Role of the Vice President in the Legislative Branch

     The president of the Senate, the Senate's presiding officer, is not a member of the body over which he presides. Instead, the Constitution assigns the office to the Vice President of the United States. Because he is not a member of the chamber, the president of the Senate occupies a much less powerful chair than the Speaker's in the House.

The Vice President's route to his post is much different from the one the Speaker has traveled. In fact the Senate's president is-sometimes-not even a member of the party with a majority of the seats in the upper chamber.

The president of the Senate does have the usual powers of a presiding officer: to recognize mem­bers, put questions to a vote, and so on. However, the Vice President cannot take the floor to speak or debate and may vote only to break a tie.

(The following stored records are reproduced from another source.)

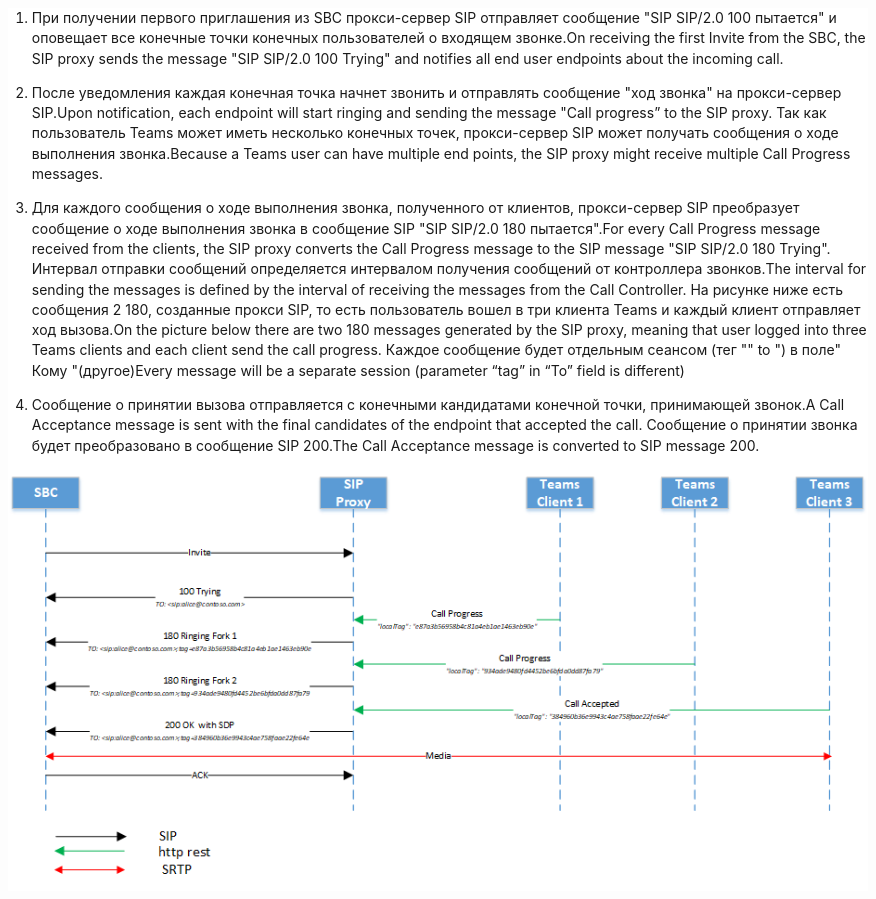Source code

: 1.  <span data-ttu-id="c7286-235">При получении первого приглашения из SBC прокси-сервер SIP отправляет сообщение "SIP SIP/2.0 100 пытается" и оповещает все конечные точки конечных пользователей о входящем звонке.</span><span class="sxs-lookup"><span data-stu-id="c7286-235">On receiving the first Invite from the SBC, the SIP proxy sends the message "SIP SIP/2.0 100 Trying" and notifies all end user endpoints about the incoming call.</span></span> 

2.  <span data-ttu-id="c7286-236">После уведомления каждая конечная точка начнет звонить и отправлять сообщение "ход звонка" на прокси-сервер SIP.</span><span class="sxs-lookup"><span data-stu-id="c7286-236">Upon notification, each endpoint will start ringing and sending the message "Call progress” to the SIP proxy.</span></span> <span data-ttu-id="c7286-237">Так как пользователь Teams может иметь несколько конечных точек, прокси-сервер SIP может получать сообщения о ходе выполнения звонка.</span><span class="sxs-lookup"><span data-stu-id="c7286-237">Because a Teams user can have multiple end points, the SIP proxy might receive multiple Call Progress messages.</span></span>

3.  <span data-ttu-id="c7286-238">Для каждого сообщения о ходе выполнения звонка, полученного от клиентов, прокси-сервер SIP преобразует сообщение о ходе выполнения звонка в сообщение SIP "SIP SIP/2.0 180 пытается".</span><span class="sxs-lookup"><span data-stu-id="c7286-238">For every Call Progress message received from the clients, the SIP proxy converts the Call Progress message to the SIP message "SIP SIP/2.0 180 Trying".</span></span>  <span data-ttu-id="c7286-239">Интервал отправки сообщений определяется интервалом получения сообщений от контроллера звонков.</span><span class="sxs-lookup"><span data-stu-id="c7286-239">The interval for sending the messages is defined by the interval of receiving the messages from the Call Controller.</span></span> <span data-ttu-id="c7286-240">На рисунке ниже есть сообщения 2 180, созданные прокси SIP, то есть пользователь вошел в три клиента Teams и каждый клиент отправляет ход вызова.</span><span class="sxs-lookup"><span data-stu-id="c7286-240">On the picture below there are two 180 messages generated by the SIP proxy, meaning that user logged into three Teams clients and each client send the call progress.</span></span> <span data-ttu-id="c7286-241">Каждое сообщение будет отдельным сеансом (тег "" to ") в поле" Кому "(другое)</span><span class="sxs-lookup"><span data-stu-id="c7286-241">Every message will be a separate session (parameter “tag” in “To” field is different)</span></span>

4.  <span data-ttu-id="c7286-242">Сообщение о принятии вызова отправляется с конечными кандидатами конечной точки, принимающей звонок.</span><span class="sxs-lookup"><span data-stu-id="c7286-242">A Call Acceptance message is sent with the final candidates of the endpoint that accepted the call.</span></span> <span data-ttu-id="c7286-243">Сообщение о принятии звонка будет преобразовано в сообщение SIP 200.</span><span class="sxs-lookup"><span data-stu-id="c7286-243">The Call Acceptance message is converted to SIP message 200.</span></span> 

![Схема, на которой показано несколько конечных точек звонок без предварительного ответа](media/direct-routing-protocols-2.png)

Any influence a Vice President may have in the Senate is largely the result of personal abilities and relationships. Several of the more recent Vice Presidents came to that office from the Senate: Harry Truman, Alben Barkley, Richard Nixon, Lyndon Johnson, Hubert Humphrey, Walter Mondale, Dan Quayle, Al Gore and Dick Cheney. Each of them was able to build at least some power into the position out of that earlier experience.

     The Senate does have another presiding offi­cer, the president pro tempore, who serves in the Vice President's absence. The president pro tempore, or president pro tem for short, is elected by the Senate itself and is always a leading mem­ber of the majority party-usually its longest serv­ing member.

The president pro tem follows the Speaker in the line of presidential succession. Other senators occasionally preside over the Senate, on a temporary basis; newly elected members regu­larly do so early in their terms.